Reşid Halid Gönç yaşarken beğenip takdir edenler olsa da kıymeti pek bilinmemiş, hatta koleksiyonunun önemini kavrayamayan bazılarının alay konusu olmuş ama geriye büyük bir eser bırakmış. Sayesinde geçen yüzyılda basın ve edebiyat dünyasında yer almış isimlerin neredeyse tamamını anımsamış oluyoruz ki özellikle basın tarihi ve edebiyat araştırmacıları için önemli bir kaynak niteliği de taşıyor bu koleksiyon.
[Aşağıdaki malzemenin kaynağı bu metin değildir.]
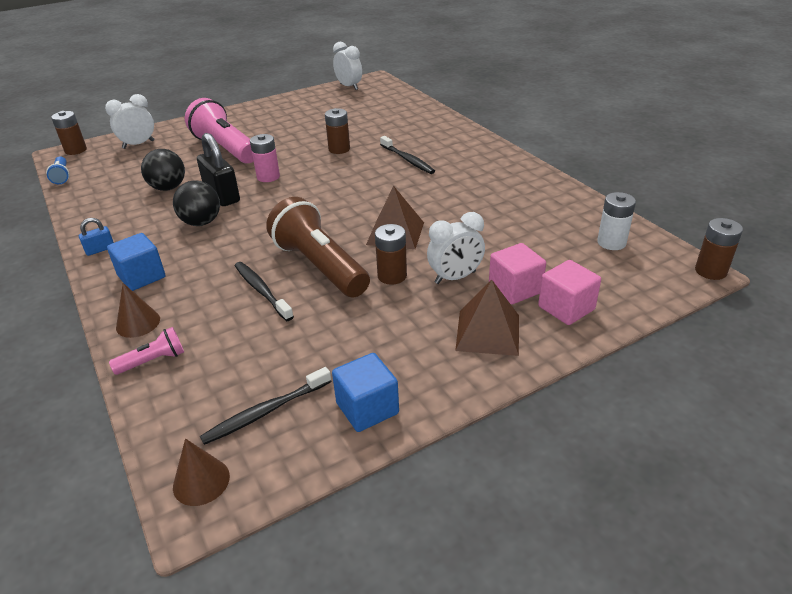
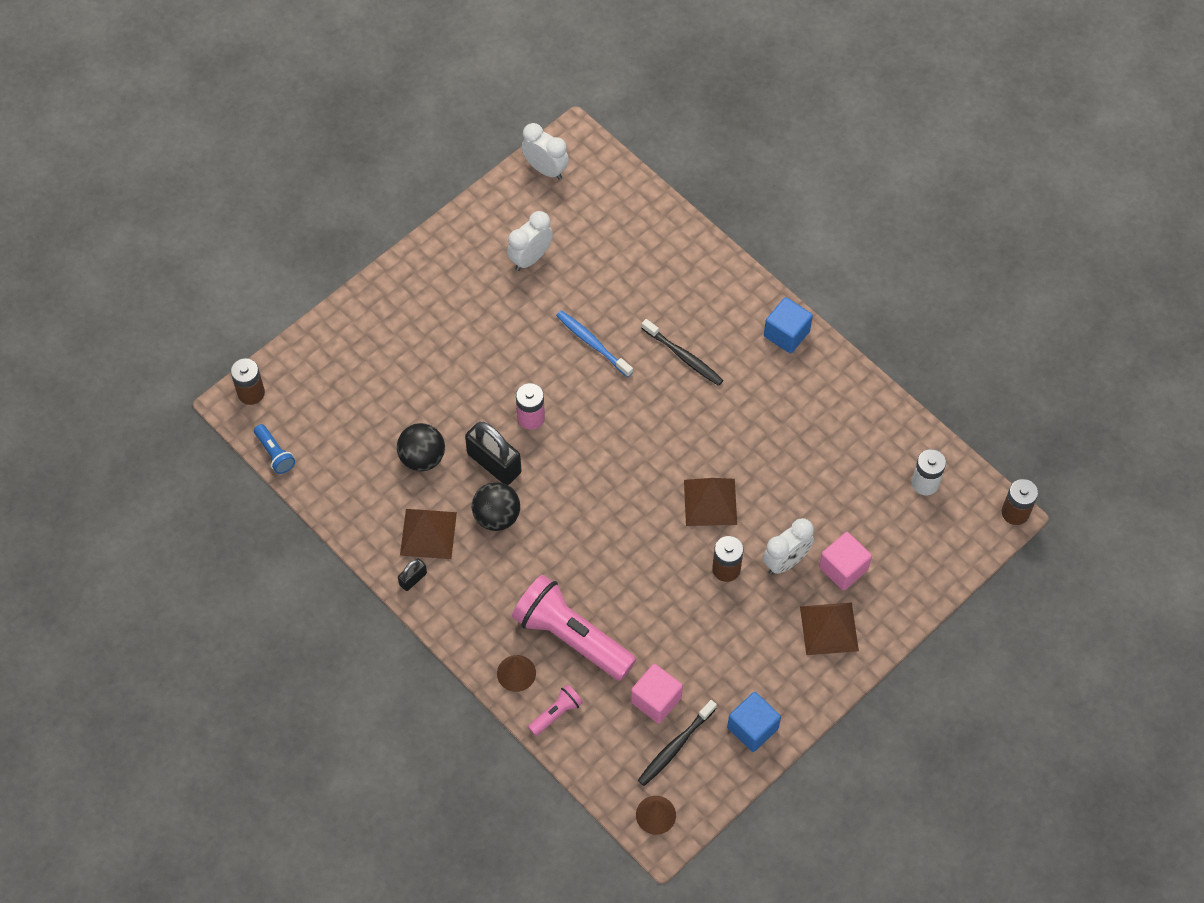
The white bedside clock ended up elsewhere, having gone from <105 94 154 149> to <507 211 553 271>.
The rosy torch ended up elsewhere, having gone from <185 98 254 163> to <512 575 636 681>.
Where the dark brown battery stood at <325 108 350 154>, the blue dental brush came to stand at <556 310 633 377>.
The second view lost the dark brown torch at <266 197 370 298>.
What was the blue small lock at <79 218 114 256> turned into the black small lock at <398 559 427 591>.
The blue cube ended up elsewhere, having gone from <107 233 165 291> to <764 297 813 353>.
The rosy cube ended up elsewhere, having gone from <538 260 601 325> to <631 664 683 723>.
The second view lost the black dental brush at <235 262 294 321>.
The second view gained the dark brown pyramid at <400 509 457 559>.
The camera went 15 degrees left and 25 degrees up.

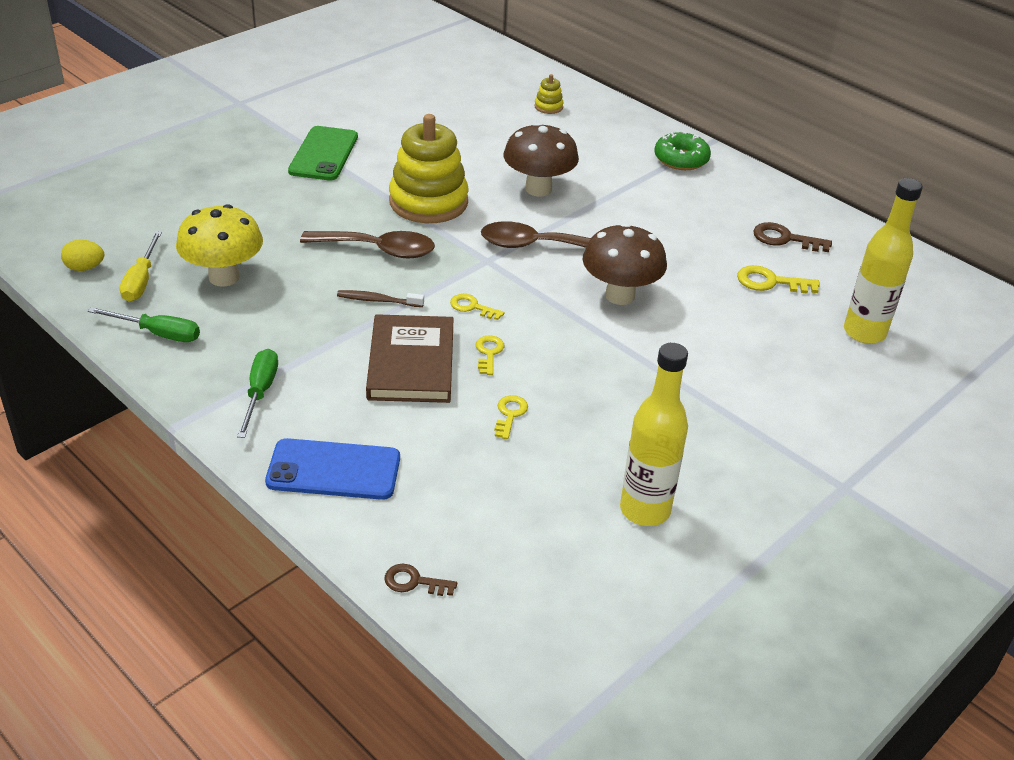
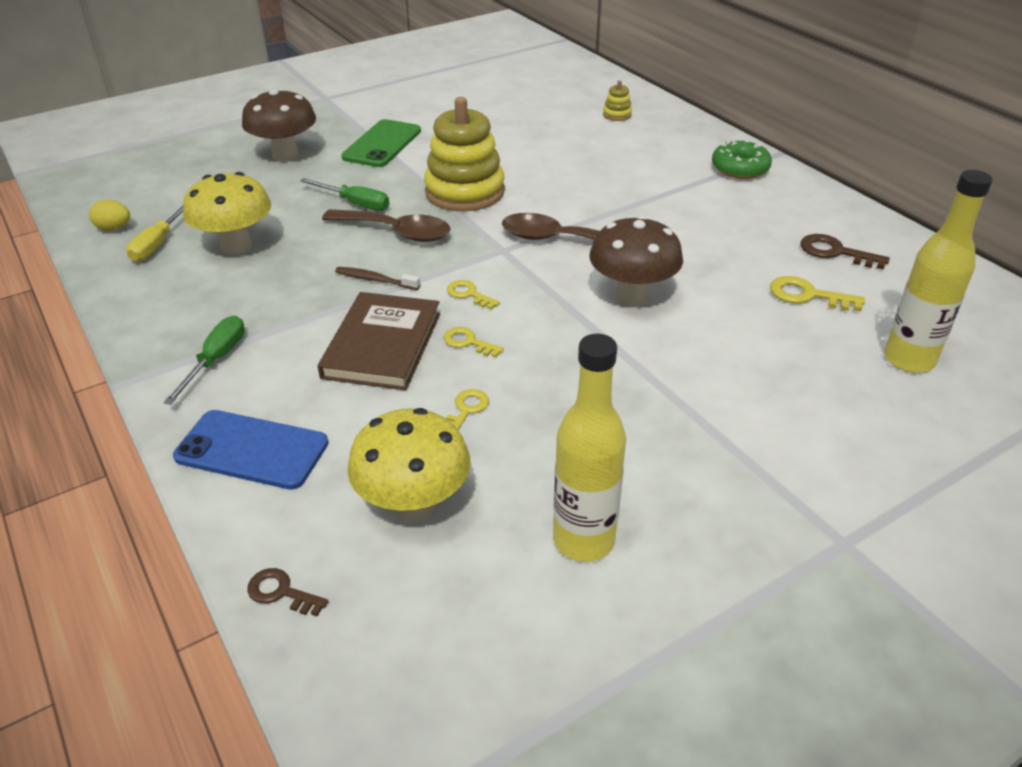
The dark brown mushroom ended up elsewhere, having gone from <504 122 579 197> to <242 88 316 161>.
The leaf-green flat screwdriver ended up elsewhere, having gone from <88 307 200 342> to <300 178 389 211>.
The yellow door key at <476 335 504 375> ended up facing another way, 75 degrees counterclockwise from before.
The second view gained the yellow mushroom at <347 408 470 522>.
The camera went 15 degrees right and 0 degrees up.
Peki bu koleksiyon şimdi nerede? Reşid Halid Gönç’ün el yazısını topladığı kişilere ait kartonla rın bugün nerede ve kimde olduğu bilinmiyor. Bazı fotokopiler Türkiye Gazeteciler Cemiyeti’ne ulaşmış. 1984 – 88 yılları arasında Ayhan Yetkiner ve Türkiye Gazeteciler Cemiyeti hayırlı bir iş yapmış bu koleksiyondan örnekleri 3 cilt halinde, “Reşid Halid Gönç”ün Koleksiyonundan Bab-ı Ali’nin Hatıra Defteri” adı ile yayınlamış. Baskısı çoktan tükenen kitap şimdi müzayedelerde yüksek fiyatlarla alıcı buluyor.

  • Bâbıâli’nin Kütüğünü Tutan Adam, İbrahim Öztürkçü, Ötüken Neşriyat, 2025.
  • Eski İstanbul’dan Yapraklar, Reşid Halid Gönç, Ötüken Neşriyat, 2024.